Ah, se tu soubesses do que eu abdicaria ou renunciaria, caso pudesse, só para assistir florescer em tua face um sorriso mais calmo. Como foi que deixastes o mundo te corromper de tal forma que acreditastes que o que se vê é tudo o que é possível de ser visto? Quem conseguiu te convencer que o melhor cálice é aquele onde não se bebe? Se eu pudesse, alimentaria o que resta de fome nos teus olhos com ainda mais fome, para que nunca mais deixes de enxergar como deveria. Mas enterrastes minha onipotência com uma grande parte tua.

Veja como a cena se repete, insistentemente. Nascemos com tanta vida para padecermos cada vez mais, a cada dia. Tudo do avesso. Lembro-me das coisas mais formidáveis, as simples. Tuas mãos sempre em concha segurando a enorme xícara de chá enquanto o frio estourava ao lado de fora e nublava a janela álgida, com um olhar tão tenro que derretia as geleiras que eu trazia do mundo em mim. Esses mesmos olhos que me espiavam por detrás de algum livro, quando me via voltar pela noite, com as dores da rua, com poesias colhidas, com a arte lanhada, com a gradação dramática. Nunca precisamos de palavras.

Estes olhos eram a minha casa cheia. Eram estes olhos que me adentravam pelo peito, e me traziam de volta do anestesiamento, dos venenos, das pulsões de morte, e são a estes mesmos olhos que me remeto quando o chão se escapa dos meus pés, quando o mundo congela, quando a gravidade me esmaga. Sabes bem que entendo do escuro. Sabes bem que fui tão mais além, até do que pretendes ir.
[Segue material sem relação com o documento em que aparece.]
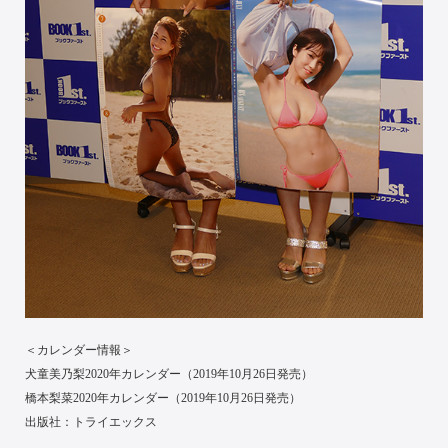
＜カレンダー情報＞
犬童美乃梨2020年カレンダー（2019年10月26日発売）
橋本梨菜2020年カレンダー（2019年10月26日発売）
出版社：トライエックス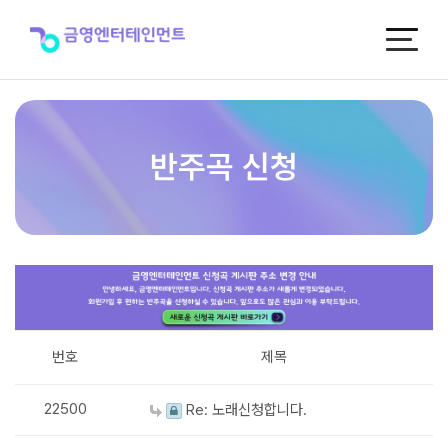
반
주
곡
신
청
반주곡 신청
번호
제목
22500
Re: 노래신청합니다.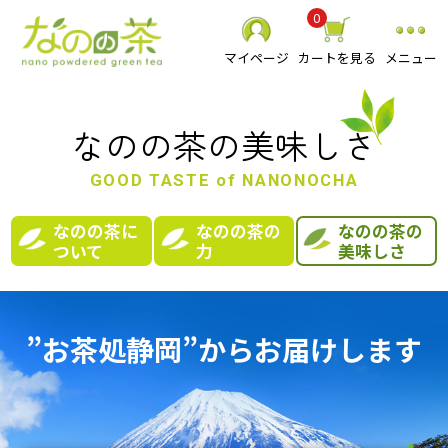
0
マイページ
カートを見る
メニュー
なのの茶の美味しさ
GOOD TASTE of NANONOCHA
静岡県産 粉末緑茶
なのの茶に
なのの茶の
なのの茶の
ついて
力
美味しさ
べにふうき粉末緑茶
スーパーミクロン健康緑茶
その他 粉末茶
”お茶処静岡”からお届けします
お抹茶
食品
贈り物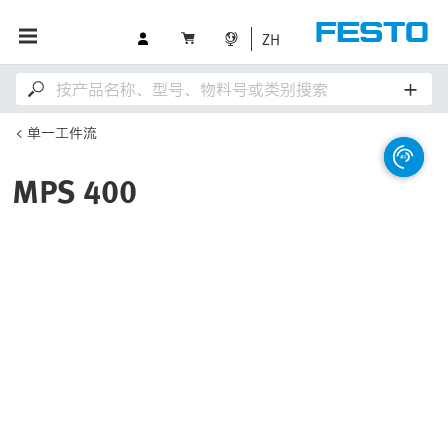
ZH
单一工件流
MPS 400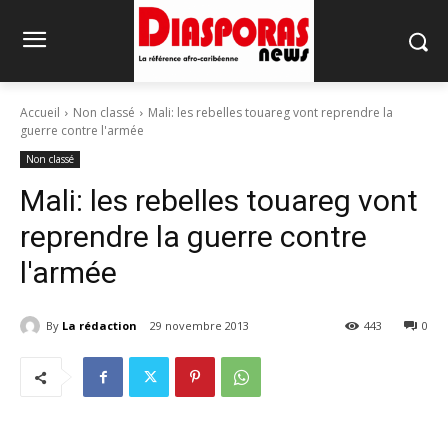
Accueil
Non classé
Mali: les rebelles touareg vont reprendre la
guerre contre l'armée
Non classé
Mali: les rebelles touareg vont
reprendre la guerre contre
l'armée
By
La rédaction
29 novembre 2013
443
0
O que não sabes é que volto e te rastreio os passos. O que não sabes é que vou ao inferno quantas vezes for preciso, e que conheço mais atalhos que tu.
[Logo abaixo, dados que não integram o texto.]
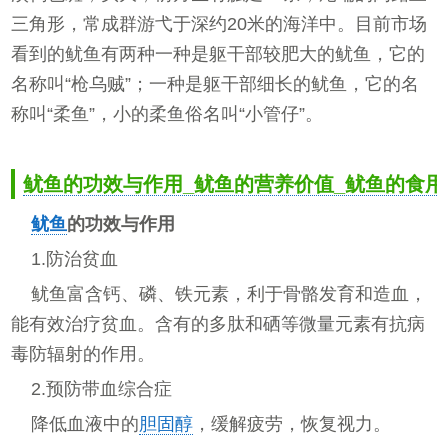
三角形，常成群游弋于深约20米的海洋中。目前市场
看到的鱿鱼有两种一种是躯干部较肥大的鱿鱼，它的
名称叫“枪乌贼”；一种是躯干部细长的鱿鱼，它的名
称叫“柔鱼”，小的柔鱼俗名叫“小管仔”。
鱿鱼的功效与作用_鱿鱼的营养价值_鱿鱼的食用
鱿鱼
的功效与作用
1.防治贫血
鱿鱼富含钙、磷、铁元素，利于骨骼发育和造血，
能有效治疗贫血。含有的多肽和硒等微量元素有抗病
毒防辐射的作用。
2.预防带血综合症
降低血液中的
胆固醇
，缓解疲劳，恢复视力。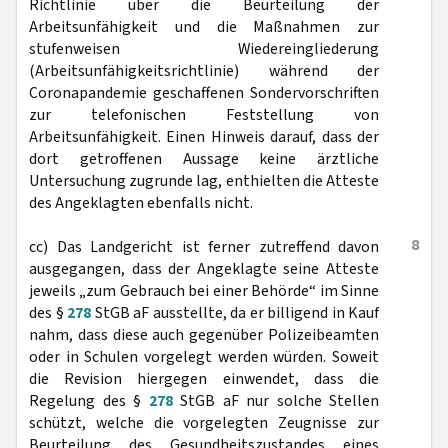
Richtlinie über die Beurteilung der
Arbeitsunfähigkeit und die Maßnahmen zur
stufenweisen Wiedereingliederung
(Arbeitsunfähigkeitsrichtlinie) während der
Coronapandemie geschaffenen Sondervorschriften
zur telefonischen Feststellung von
Arbeitsunfähigkeit. Einen Hinweis darauf, dass der
dort getroffenen Aussage keine ärztliche
Untersuchung zugrunde lag, enthielten die Atteste
des Angeklagten ebenfalls nicht.
8
cc) Das Landgericht ist ferner zutreffend davon
ausgegangen, dass der Angeklagte seine Atteste
jeweils „zum Gebrauch bei einer Behörde“ im Sinne
des §
278
StGB aF ausstellte, da er billigend in Kauf
nahm, dass diese auch gegenüber Polizeibeamten
oder in Schulen vorgelegt werden würden. Soweit
die Revision hiergegen einwendet, dass die
Regelung des §
278
StGB aF nur solche Stellen
schützt, welche die vorgelegten Zeugnisse zur
Beurteilung des Gesundheitszustandes eines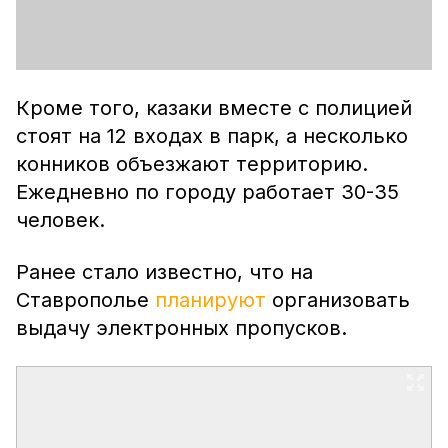
Кроме того, казаки вместе с полицией
стоят на 12 входах в парк, а несколько
конников объезжают территорию.
Ежедневно по городу работает 30-35
человек.
Ранее стало известно, что на
Ставрополье
планируют
организовать
выдачу электронных пропусков.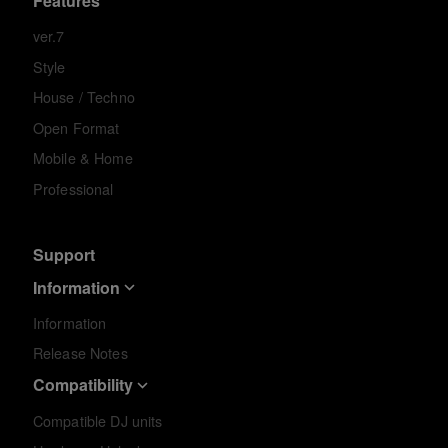
Features
ver.7
Style
House / Techno
Open Format
Mobile & Home
Professional
Support
Information
Information
Release Notes
Compatibility
Compatible DJ units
Enganas-te. Não pense que é coragem se jogar assim. Só se joga quem tem medo. Coragem é se desatar das amarras. De mim jamais terás a piedade que finges esperar. Eu desisto, no dia em que te olhar nos olhos e não mais te encontrar. Eu desisto quando a minha frente, avistar um par de olhos vazios, sem resgate. Nesse dia sim, o fim virá para mim também. Enquanto ainda ver história em teus olhos falantes, enquanto teu silêncio seguir em nada calando, enquanto escutar no eco do vento teu choro, não desisto. Te desafio a voltar. Te desafio a sentir. Te desafio a viver.